Blog post

Be careful of what you wish for!

So what's the verdict Doc? I have put this question to my G.P. once before. "Well if you continue to play contact sports you will probably need walking sticks by the age of 40". And with that simple answer my dreams of persuing a career in (semi) professional sports vanished. I was playing colts rugby for Sarries at the time as well as being on the youth books at Barnet F.C. I'd had a good first trial at Luton Town F.C. and was going to have a game in a B-team. When I had two months of luck that is at best described as unfortunate. I broke my shin twice in the same place and fractured my knee cap. I thought I would never feel that bad again.

  But in hindsight (reliably assuming I would have never made it beyond jobbing lower league sportsman) it turned out to be one of the best things that ever happened to me.

 Having always assumed I had a sporting career infront of me I did not take school all that seriously and I have the kind of qualifications to prove it.  So when sport was no longer an option I grabbed the first thing that came my way; a sales assistant job at Wine Rack.

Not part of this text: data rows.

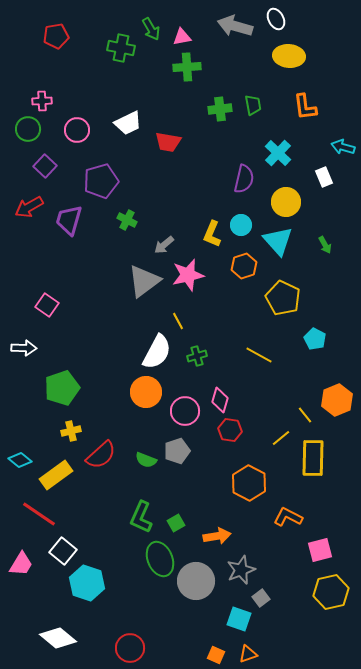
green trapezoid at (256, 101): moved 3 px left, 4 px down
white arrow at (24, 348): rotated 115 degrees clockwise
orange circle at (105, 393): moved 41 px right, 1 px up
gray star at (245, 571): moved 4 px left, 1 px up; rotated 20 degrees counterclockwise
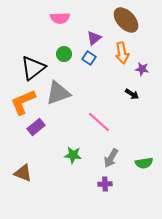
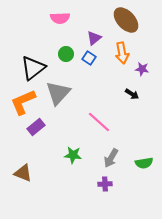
green circle: moved 2 px right
gray triangle: rotated 28 degrees counterclockwise
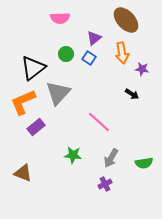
purple cross: rotated 24 degrees counterclockwise
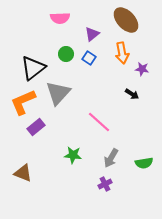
purple triangle: moved 2 px left, 4 px up
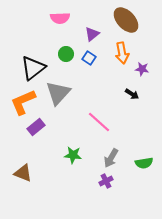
purple cross: moved 1 px right, 3 px up
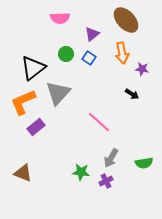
green star: moved 8 px right, 17 px down
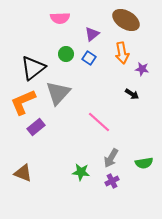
brown ellipse: rotated 16 degrees counterclockwise
purple cross: moved 6 px right
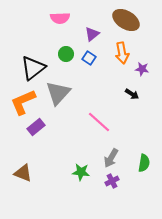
green semicircle: rotated 72 degrees counterclockwise
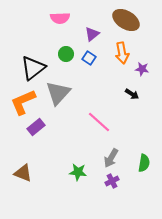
green star: moved 3 px left
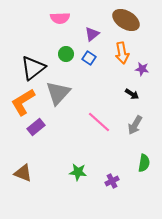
orange L-shape: rotated 8 degrees counterclockwise
gray arrow: moved 24 px right, 33 px up
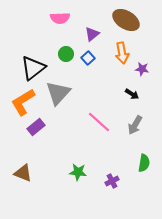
blue square: moved 1 px left; rotated 16 degrees clockwise
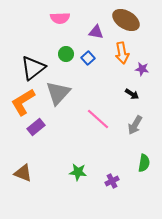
purple triangle: moved 4 px right, 2 px up; rotated 49 degrees clockwise
pink line: moved 1 px left, 3 px up
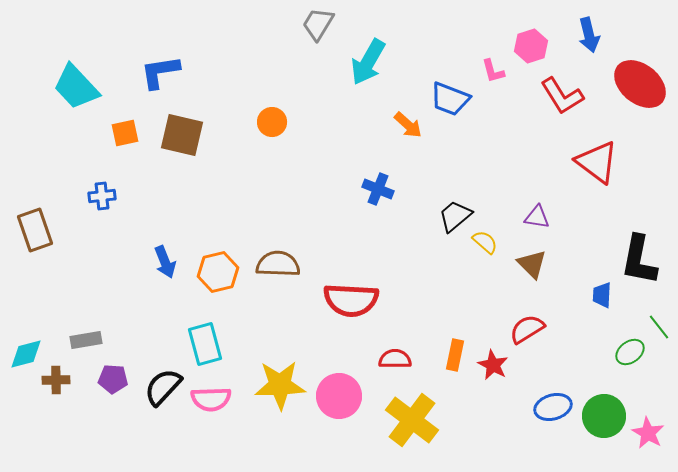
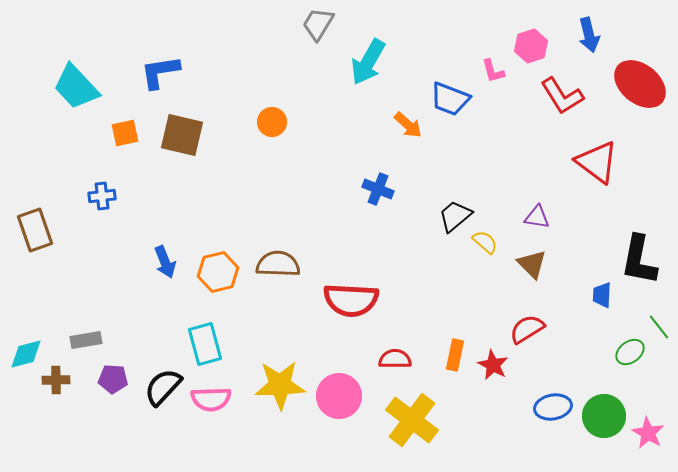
blue ellipse at (553, 407): rotated 6 degrees clockwise
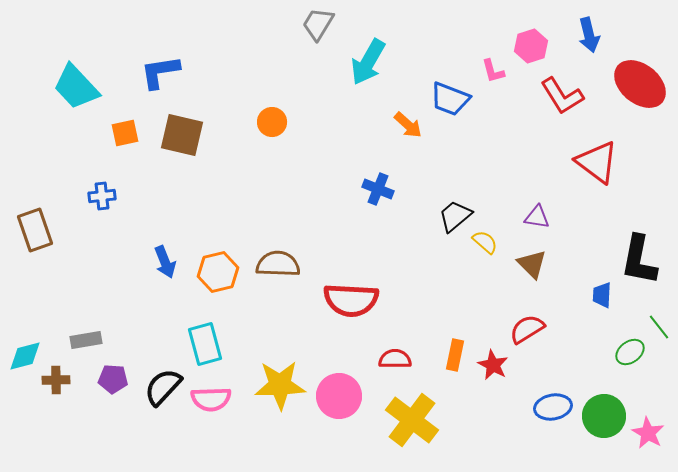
cyan diamond at (26, 354): moved 1 px left, 2 px down
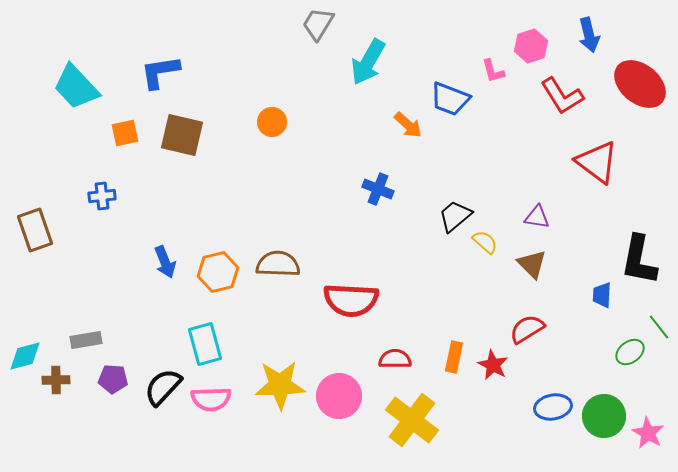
orange rectangle at (455, 355): moved 1 px left, 2 px down
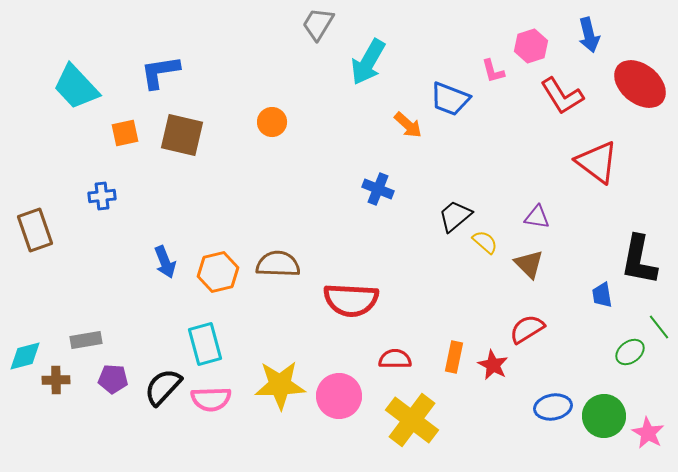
brown triangle at (532, 264): moved 3 px left
blue trapezoid at (602, 295): rotated 12 degrees counterclockwise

 My previous experience of wine was almost non existant. The odd bottle of something medium dry and German and most importantly cheap, with my family at the sunday roast and Christmas dinners and such. Now here I was with a manager who would open a bottle at the end of a day and was so enthusiastic about this stuff in a bottle (which I subsequently disovered also came in red, pink, fizzy and dry) it started to inspire me to ask questions. I seemed to have an affinity with it. I wanted to know more and ever since I have been on a quest. It's a quest I will never fulfil and I never want to. A quest to know and understand every nuance of wine.

 This quest has taken me on a fantastic voyage. Ten years + in retail with Wine Rack and Oddbins learning from like minded people was followed up by finding myself as a sommelier. I had the the flame of passion fuelled again, by the way wine interacts with food. More learning. Being able to share directly with customers the understanding of that symbiosis and feeding off their reactions. I was in a good place.

 Fast forward to October 2008. I contract a mystery illness. A year of tests and inconclusive results.
"So what's the verdict Doc?".  "You have Parkinson's syndrome". "what's that?". "Well it's like Parkison's Disease but not degenerative. Could just disappear.......... or it might not."
 As a sommelier it's fairly important to have a steady hand. I can hardly grip a bottle with my left hand and I have uncontrollable and unpredictable shakes with the right. Career over. Love affair over, everyone knows long distant relationships rarely work out. Flirting is not as satisfying as being romantically involved.

 So the next time as a sommelier you sit down at 2 a.m. Sunday morning after 150 covers when no-one sat til 8:30p.m. anticipating a bastard night bus ride home, knowing you are back for lunch service in 7 hours. remember how lucky you are really.